Challenge signing (must match the server)

function signChallenge(challenge, accessKey) {
  let hash = 0;
  const combined = challenge + accessKey;
  for (let i = 0; i < combined.length; i++) {
    const char = combined.charCodeAt(i);
    hash = ((hash << 5) - hash) + char;
    hash = hash & hash;
  }
  return hash.toString(16);
}

Your bot must calculate this exact hash and return it in the response field of the first message after opening the socket.

Protocol details

State payload (type: "state", ~20 Hz)

{
  "type": "state",
  "data": {
    "player": {
      "x": 0,
      "y": 0,
      "z": -100,
      "speed": 1.2,
      "isJumping": false,
      "hasPowerUp": false
    },
    "obstacles": [ { "x": 2, "z": -105, "type": "obstacle" }, { "x": -3, "z": -120, "type": "gap" } ],
    "coins": [ { "x": 0, "z": -110 } ],
    "powerUps": [],
    "score": 500,
    "level": 1,
    "biome": "arctic",
    "timestamp": 1234567890
  }
}
  • player.x/z: lateral/forward position relative to the centerline (≈ -7 to 7).
  • obstacles: sorted by distance; type is obstacle (solid) or gap.
  • coins/powerUps: nearest pickups (x, z).
  • score, level, and biome for strategy/context.
  • timestamp: UNIX milliseconds for syncing timers or logging.

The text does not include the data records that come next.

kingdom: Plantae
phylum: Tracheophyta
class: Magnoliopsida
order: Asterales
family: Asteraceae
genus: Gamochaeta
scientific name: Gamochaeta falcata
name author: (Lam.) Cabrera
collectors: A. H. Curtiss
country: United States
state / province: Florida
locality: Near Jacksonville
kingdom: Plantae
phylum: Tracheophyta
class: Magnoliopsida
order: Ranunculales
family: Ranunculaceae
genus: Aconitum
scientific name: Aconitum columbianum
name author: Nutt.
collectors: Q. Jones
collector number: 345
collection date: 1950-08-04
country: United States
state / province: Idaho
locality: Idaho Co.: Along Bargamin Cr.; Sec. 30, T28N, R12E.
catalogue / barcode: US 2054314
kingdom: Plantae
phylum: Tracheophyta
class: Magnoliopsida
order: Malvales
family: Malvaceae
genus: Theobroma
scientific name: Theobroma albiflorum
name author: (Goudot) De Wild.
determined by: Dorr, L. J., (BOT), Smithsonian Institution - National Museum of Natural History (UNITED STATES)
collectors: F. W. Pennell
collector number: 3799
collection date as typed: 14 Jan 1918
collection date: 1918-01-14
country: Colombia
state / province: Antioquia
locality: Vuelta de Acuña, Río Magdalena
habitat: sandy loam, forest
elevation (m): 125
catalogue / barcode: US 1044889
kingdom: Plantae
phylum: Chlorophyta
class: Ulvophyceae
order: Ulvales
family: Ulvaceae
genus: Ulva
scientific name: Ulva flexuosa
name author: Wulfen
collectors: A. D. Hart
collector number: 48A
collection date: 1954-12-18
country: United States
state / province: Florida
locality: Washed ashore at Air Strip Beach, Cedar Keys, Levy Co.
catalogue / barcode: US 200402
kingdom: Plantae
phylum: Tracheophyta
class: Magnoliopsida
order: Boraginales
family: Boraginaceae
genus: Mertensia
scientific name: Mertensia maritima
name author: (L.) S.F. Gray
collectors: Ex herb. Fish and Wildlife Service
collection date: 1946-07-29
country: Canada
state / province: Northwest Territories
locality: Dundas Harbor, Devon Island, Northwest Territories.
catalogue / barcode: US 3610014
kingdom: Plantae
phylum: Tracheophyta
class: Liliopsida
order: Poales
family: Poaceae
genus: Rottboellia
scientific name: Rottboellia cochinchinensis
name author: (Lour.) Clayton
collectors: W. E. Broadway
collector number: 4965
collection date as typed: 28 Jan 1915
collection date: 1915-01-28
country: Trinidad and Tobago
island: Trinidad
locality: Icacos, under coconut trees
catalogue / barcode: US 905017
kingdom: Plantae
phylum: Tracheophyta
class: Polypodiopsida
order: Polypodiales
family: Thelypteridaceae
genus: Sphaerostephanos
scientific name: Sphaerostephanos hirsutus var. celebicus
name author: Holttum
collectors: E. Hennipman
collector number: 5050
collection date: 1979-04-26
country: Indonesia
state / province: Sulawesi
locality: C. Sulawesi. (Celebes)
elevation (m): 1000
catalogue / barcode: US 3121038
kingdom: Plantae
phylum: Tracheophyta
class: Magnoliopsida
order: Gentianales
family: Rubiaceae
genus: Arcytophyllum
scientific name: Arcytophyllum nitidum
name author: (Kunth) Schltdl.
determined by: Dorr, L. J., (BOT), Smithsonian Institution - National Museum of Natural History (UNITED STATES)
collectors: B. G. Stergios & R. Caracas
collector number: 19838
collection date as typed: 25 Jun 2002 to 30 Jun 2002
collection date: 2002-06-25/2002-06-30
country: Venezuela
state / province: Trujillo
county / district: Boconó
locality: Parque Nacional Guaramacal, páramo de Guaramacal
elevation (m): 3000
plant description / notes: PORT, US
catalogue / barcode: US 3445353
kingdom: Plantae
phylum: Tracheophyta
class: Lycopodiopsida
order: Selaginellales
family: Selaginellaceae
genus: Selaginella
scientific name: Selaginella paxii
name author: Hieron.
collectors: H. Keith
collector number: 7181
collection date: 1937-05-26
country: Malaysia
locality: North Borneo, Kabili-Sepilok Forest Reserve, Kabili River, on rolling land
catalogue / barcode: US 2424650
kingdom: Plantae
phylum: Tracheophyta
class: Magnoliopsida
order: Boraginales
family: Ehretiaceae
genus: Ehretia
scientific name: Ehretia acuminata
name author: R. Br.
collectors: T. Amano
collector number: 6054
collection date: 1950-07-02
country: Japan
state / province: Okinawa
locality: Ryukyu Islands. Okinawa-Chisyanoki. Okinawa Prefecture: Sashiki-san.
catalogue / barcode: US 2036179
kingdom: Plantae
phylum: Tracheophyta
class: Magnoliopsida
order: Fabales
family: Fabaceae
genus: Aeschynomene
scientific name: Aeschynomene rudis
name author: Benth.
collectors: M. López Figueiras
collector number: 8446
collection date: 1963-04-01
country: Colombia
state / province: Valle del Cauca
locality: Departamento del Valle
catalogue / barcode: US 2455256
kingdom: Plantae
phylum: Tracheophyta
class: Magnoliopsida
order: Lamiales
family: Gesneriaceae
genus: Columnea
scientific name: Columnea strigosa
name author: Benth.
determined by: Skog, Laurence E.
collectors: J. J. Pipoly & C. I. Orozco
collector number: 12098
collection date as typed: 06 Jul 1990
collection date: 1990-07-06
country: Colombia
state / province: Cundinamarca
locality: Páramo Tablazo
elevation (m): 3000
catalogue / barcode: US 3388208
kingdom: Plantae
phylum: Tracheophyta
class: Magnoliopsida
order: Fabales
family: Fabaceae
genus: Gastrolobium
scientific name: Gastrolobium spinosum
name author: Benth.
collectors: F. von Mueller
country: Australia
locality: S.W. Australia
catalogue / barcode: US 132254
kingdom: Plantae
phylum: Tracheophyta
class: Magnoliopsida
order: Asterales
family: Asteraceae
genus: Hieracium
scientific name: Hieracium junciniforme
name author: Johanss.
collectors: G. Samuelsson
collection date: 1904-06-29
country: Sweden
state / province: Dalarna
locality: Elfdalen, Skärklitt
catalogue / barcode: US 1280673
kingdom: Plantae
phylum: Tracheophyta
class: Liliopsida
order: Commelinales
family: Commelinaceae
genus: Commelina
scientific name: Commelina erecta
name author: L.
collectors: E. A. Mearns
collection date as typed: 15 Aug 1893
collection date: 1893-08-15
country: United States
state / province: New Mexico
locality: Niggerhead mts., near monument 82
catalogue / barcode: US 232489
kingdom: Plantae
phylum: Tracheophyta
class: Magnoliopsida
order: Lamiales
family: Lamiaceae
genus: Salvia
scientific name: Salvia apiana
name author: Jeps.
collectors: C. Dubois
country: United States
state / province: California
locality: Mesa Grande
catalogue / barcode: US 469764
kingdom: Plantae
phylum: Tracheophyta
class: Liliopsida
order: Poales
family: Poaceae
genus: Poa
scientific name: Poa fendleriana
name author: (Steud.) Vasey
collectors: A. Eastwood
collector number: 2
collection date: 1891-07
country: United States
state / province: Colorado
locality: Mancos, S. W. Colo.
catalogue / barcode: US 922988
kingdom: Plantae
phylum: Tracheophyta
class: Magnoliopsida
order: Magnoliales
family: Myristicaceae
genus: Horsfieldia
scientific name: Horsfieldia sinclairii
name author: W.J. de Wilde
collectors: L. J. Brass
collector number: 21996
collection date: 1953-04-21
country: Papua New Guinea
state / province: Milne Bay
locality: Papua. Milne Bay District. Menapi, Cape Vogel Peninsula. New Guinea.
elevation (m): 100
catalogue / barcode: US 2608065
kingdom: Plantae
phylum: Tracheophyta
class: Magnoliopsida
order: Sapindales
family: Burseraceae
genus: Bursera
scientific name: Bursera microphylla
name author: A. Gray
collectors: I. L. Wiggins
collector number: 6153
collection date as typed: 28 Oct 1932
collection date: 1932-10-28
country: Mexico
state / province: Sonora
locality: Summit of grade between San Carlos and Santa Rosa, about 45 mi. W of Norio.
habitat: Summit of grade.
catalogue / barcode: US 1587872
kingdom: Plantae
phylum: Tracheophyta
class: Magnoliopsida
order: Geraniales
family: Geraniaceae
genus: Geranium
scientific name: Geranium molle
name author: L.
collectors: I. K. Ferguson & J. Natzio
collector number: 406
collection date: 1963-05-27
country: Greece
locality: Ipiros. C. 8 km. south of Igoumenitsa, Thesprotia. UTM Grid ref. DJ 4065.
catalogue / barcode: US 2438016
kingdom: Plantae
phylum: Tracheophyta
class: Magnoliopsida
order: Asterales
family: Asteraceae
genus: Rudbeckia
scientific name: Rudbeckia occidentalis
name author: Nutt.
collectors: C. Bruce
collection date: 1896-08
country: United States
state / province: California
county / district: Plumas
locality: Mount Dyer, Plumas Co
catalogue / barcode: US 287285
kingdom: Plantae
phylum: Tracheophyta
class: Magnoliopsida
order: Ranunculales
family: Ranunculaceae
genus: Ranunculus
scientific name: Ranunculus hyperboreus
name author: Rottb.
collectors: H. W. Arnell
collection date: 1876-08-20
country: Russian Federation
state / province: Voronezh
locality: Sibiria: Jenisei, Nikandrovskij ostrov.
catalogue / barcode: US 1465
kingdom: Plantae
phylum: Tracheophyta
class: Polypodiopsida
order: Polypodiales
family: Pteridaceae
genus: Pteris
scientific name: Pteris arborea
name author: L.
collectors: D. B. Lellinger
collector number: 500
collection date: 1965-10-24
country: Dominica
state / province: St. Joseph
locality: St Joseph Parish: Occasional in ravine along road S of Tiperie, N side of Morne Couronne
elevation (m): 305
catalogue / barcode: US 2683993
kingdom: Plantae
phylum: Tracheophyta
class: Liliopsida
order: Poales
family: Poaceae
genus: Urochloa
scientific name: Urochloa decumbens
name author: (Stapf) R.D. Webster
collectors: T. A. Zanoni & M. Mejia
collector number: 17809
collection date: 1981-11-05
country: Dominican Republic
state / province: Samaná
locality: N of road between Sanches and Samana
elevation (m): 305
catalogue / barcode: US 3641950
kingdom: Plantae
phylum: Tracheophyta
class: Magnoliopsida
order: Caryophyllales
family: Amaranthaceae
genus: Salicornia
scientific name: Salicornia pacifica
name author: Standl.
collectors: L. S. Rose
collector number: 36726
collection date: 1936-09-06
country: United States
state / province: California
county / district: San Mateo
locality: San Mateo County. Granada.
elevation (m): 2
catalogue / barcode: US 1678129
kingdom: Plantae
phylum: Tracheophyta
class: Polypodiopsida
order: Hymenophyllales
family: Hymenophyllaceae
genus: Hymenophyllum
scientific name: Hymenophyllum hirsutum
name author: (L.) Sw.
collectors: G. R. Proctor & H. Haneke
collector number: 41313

Action payload (steer | jump | boost | usePowerUp)

Send any JSON object at < 60 messages/second with these fields:

{
  "steer": 0,            // -1 = hard left, 1 = hard right
  "jump": false,         // true = initiate a jump (gaps/obstacles)
  "boost": false,        // true = hold boost (level threshold applies)
  "usePowerUp": false    // true = activate current power-up
}

The AgentController smooths steer values and caches the latest frame so the physics loop never stalls even if you skip a frame.

Running locally (optional)

  1. Start the relay locally if you want to test without production credentials:
    node scripts/agent_server.js
    This exposes ws://localhost:8080 (WebSocket) and the REST POST /api/agents/register endpoint used in the modal warnings.
  2. Use the sample bot as a reference or baseline:
    AGENT_ID=moltly-bot AGENT_KEY=<accessKey> node scripts/moltly_agent_bot.js
    The script automatically registers (when AGENT_KEY is missing), connects, and logs steering decisions.
  3. Point the browser modal endpoint to ws://localhost:8080 and reuse the same credentials (the server pairs one agent + one game per ID).

Observability and tooling

  • AgentController.updatePerformanceDisplay() renders latency/actions per second into the modal (#agent-latency, #agent-actions).
  • visualizeAgentBrain() draws the state/action telemetry in #brain-viz whenever agent mode is active.
  • The modal also allows you to fallback to the built-in local agent (setLocalAgentMode()) for manual parameter tuning if the remote bot disconnects.

Recommended next steps

  1. Fork scripts/moltly_agent_bot.js or port its auth/loop logic into your OpenClaw operator stack.
  2. Push your credentials into secure storage (do not hardcode them into public repos).
  3. Upload your agent config to GitHub along with the arcade.html link and this README so other operators can replicate your setup.

References

  • docs/MOLTLY_AGENT_BOT_GUIDE.md for the original Moltly agent onboarding doc.
  • scripts/agent_server.js and scripts/moltly_agent_bot.js for relay + reference bot implementations.
  • guide.html / agent-register.html for production deployment guides (credential issuance, CLI examples).